Dataset entries:
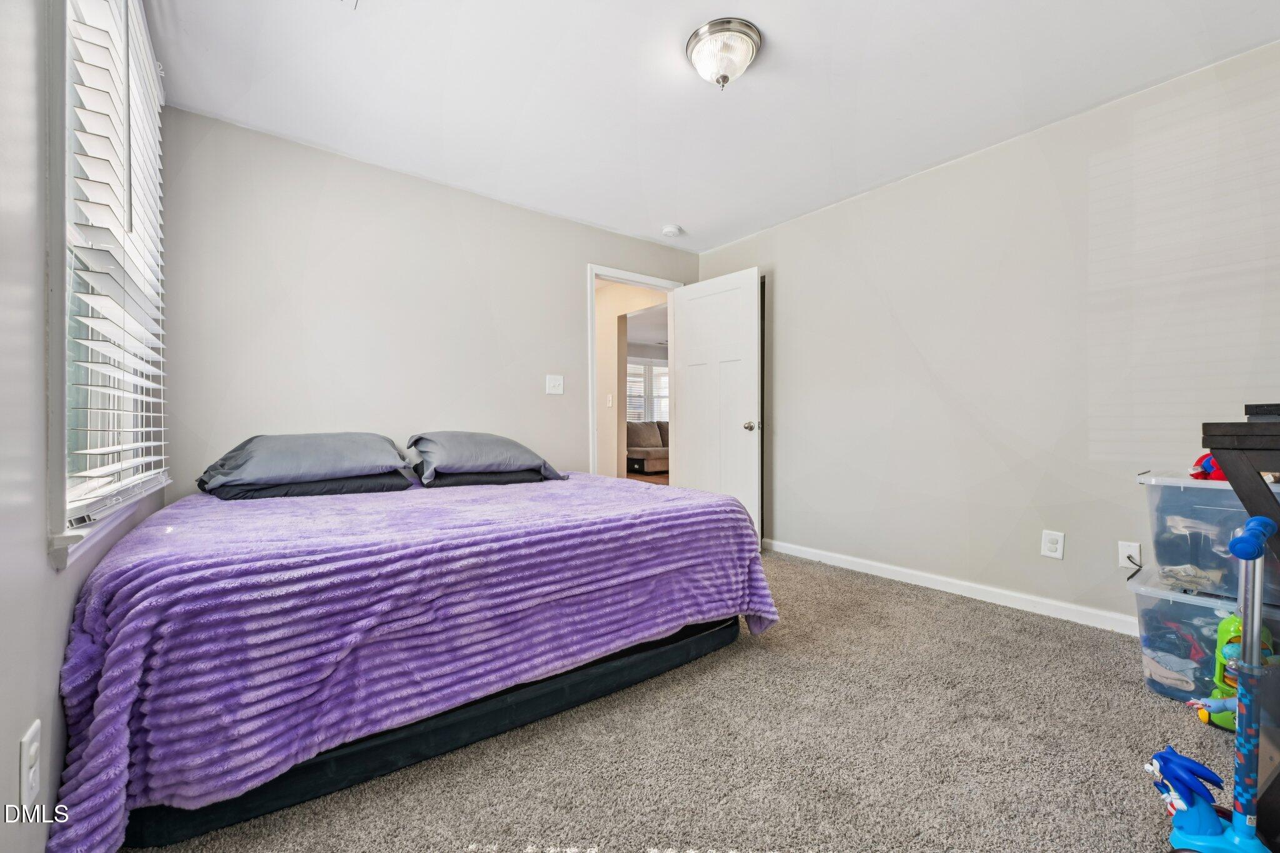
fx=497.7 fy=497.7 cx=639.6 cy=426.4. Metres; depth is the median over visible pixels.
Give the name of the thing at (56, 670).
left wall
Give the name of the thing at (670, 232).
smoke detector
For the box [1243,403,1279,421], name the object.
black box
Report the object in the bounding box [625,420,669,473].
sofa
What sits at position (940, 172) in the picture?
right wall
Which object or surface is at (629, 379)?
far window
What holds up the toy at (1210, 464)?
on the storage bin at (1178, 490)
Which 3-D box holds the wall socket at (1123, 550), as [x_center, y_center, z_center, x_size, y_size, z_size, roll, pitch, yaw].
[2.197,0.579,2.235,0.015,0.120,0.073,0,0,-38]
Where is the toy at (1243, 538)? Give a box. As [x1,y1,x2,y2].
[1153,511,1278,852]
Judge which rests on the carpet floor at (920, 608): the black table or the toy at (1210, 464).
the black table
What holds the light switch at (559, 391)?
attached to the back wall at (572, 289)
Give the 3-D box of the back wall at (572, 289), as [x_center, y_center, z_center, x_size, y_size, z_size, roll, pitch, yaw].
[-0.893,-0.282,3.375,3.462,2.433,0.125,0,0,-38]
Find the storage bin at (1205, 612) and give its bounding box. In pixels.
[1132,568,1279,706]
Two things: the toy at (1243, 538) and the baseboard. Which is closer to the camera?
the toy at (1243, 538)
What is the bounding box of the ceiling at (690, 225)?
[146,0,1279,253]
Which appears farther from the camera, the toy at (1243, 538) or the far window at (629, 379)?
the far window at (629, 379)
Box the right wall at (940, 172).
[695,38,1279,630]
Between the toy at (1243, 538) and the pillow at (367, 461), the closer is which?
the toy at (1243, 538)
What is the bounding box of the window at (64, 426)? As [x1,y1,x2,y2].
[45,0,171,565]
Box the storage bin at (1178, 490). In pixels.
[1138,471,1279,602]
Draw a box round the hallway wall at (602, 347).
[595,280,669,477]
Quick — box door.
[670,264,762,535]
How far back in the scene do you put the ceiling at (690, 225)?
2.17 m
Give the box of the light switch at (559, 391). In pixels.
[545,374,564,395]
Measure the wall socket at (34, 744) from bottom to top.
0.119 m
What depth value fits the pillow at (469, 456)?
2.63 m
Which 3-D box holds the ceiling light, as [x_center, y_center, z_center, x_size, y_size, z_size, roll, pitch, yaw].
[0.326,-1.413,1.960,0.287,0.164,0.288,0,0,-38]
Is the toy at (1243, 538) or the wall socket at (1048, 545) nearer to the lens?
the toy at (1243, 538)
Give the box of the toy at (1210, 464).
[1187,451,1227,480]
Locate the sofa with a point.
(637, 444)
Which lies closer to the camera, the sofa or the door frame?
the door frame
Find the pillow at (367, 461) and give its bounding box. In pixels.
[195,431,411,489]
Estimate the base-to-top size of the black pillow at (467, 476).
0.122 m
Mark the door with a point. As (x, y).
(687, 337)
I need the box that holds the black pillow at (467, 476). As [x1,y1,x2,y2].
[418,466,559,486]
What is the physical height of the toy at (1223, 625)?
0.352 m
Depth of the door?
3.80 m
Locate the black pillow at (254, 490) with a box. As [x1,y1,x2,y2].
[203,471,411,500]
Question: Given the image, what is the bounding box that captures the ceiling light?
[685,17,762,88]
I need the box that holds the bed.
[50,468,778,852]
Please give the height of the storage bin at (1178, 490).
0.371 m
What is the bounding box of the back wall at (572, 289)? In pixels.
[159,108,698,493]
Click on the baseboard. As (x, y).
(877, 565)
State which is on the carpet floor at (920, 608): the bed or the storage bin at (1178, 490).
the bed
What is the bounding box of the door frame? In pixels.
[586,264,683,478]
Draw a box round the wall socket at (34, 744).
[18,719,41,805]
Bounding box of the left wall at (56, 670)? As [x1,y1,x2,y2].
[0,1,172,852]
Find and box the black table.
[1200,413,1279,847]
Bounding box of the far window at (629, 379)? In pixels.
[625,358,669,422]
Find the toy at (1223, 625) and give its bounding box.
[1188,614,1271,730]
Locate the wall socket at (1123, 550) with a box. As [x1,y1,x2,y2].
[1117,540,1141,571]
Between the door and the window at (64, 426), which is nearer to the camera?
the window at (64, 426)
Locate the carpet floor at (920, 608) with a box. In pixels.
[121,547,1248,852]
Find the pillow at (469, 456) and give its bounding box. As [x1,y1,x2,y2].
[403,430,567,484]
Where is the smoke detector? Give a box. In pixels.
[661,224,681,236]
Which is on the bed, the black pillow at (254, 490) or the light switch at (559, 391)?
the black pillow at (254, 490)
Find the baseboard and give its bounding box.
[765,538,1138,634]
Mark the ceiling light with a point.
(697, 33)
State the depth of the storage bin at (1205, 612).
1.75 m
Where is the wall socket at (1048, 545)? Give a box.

• What is needed: Exactly as written, copy the entries above without their pictures.

• Written response:
fx=497.7 fy=497.7 cx=639.6 cy=426.4. Metres; depth is the median over visible pixels.
Give the name of the thing at (56, 670).
left wall
Give the name of the thing at (670, 232).
smoke detector
For the box [1243,403,1279,421], name the object.
black box
Report the object in the bounding box [625,420,669,473].
sofa
What sits at position (940, 172) in the picture?
right wall
Which object or surface is at (629, 379)?
far window
What holds up the toy at (1210, 464)?
on the storage bin at (1178, 490)
Which 3-D box holds the wall socket at (1123, 550), as [x_center, y_center, z_center, x_size, y_size, z_size, roll, pitch, yaw].
[2.197,0.579,2.235,0.015,0.120,0.073,0,0,-38]
Where is the toy at (1243, 538)? Give a box. As [x1,y1,x2,y2].
[1153,511,1278,852]
Judge which rests on the carpet floor at (920, 608): the black table or the toy at (1210, 464).
the black table
What holds the light switch at (559, 391)?
attached to the back wall at (572, 289)
Give the 3-D box of the back wall at (572, 289), as [x_center, y_center, z_center, x_size, y_size, z_size, roll, pitch, yaw].
[-0.893,-0.282,3.375,3.462,2.433,0.125,0,0,-38]
Find the storage bin at (1205, 612) and give its bounding box. In pixels.
[1132,568,1279,706]
Two things: the toy at (1243, 538) and the baseboard. Which is closer to the camera?
the toy at (1243, 538)
What is the bounding box of the ceiling at (690, 225)?
[146,0,1279,253]
Which appears farther from the camera, the toy at (1243, 538) or the far window at (629, 379)?
the far window at (629, 379)
Box the right wall at (940, 172).
[695,38,1279,630]
Between the toy at (1243, 538) and the pillow at (367, 461), the closer is which?
the toy at (1243, 538)
What is the bounding box of the window at (64, 426)? As [x1,y1,x2,y2].
[45,0,171,565]
Box the storage bin at (1178, 490). In pixels.
[1138,471,1279,602]
Draw a box round the hallway wall at (602, 347).
[595,280,669,477]
Quick — box door.
[670,264,762,535]
How far back in the scene do you put the ceiling at (690, 225)?
2.17 m
Give the box of the light switch at (559, 391). In pixels.
[545,374,564,395]
Measure the wall socket at (34, 744) from bottom to top.
0.119 m
What depth value fits the pillow at (469, 456)?
2.63 m
Which 3-D box holds the ceiling light, as [x_center, y_center, z_center, x_size, y_size, z_size, roll, pitch, yaw].
[0.326,-1.413,1.960,0.287,0.164,0.288,0,0,-38]
Is the toy at (1243, 538) or the wall socket at (1048, 545) nearer to the lens?
the toy at (1243, 538)
Give the box of the toy at (1210, 464).
[1187,451,1227,480]
Locate the sofa with a point.
(637, 444)
Which lies closer to the camera, the sofa or the door frame?
the door frame
Find the pillow at (367, 461) and give its bounding box. In pixels.
[195,431,411,489]
Estimate the base-to-top size of the black pillow at (467, 476).
0.122 m
Mark the door with a point. As (x, y).
(687, 337)
I need the box that holds the black pillow at (467, 476). As [x1,y1,x2,y2].
[418,466,559,486]
What is the physical height of the toy at (1223, 625)?
0.352 m
Depth of the door?
3.80 m
Locate the black pillow at (254, 490) with a box. As [x1,y1,x2,y2].
[203,471,411,500]
Question: Given the image, what is the bounding box that captures the ceiling light?
[685,17,762,88]
I need the box that holds the bed.
[50,468,778,852]
Please give the height of the storage bin at (1178, 490).
0.371 m
What is the bounding box of the back wall at (572, 289)? In pixels.
[159,108,698,493]
Click on the baseboard. As (x, y).
(877, 565)
State which is on the carpet floor at (920, 608): the bed or the storage bin at (1178, 490).
the bed
What is the bounding box of the door frame? In pixels.
[586,264,683,478]
Draw a box round the wall socket at (34, 744).
[18,719,41,805]
Bounding box of the left wall at (56, 670)? As [x1,y1,x2,y2].
[0,1,172,852]
Find and box the black table.
[1200,413,1279,847]
Bounding box of the far window at (629, 379)? In pixels.
[625,358,669,422]
Find the toy at (1223, 625) and give its bounding box.
[1188,614,1271,730]
Locate the wall socket at (1123, 550) with a box. As [x1,y1,x2,y2].
[1117,540,1141,571]
Between the door and the window at (64, 426), which is nearer to the camera?
the window at (64, 426)
Locate the carpet floor at (920, 608) with a box. In pixels.
[121,547,1248,852]
Find the pillow at (469, 456) and give its bounding box. As [x1,y1,x2,y2].
[403,430,567,484]
Where is the smoke detector? Give a box. In pixels.
[661,224,681,236]
Which is on the bed, the black pillow at (254, 490) or the light switch at (559, 391)?
the black pillow at (254, 490)
Find the baseboard and give its bounding box.
[765,538,1138,634]
Mark the ceiling light with a point.
(697, 33)
State the depth of the storage bin at (1205, 612).
1.75 m
Where is the wall socket at (1048, 545)? Give a box.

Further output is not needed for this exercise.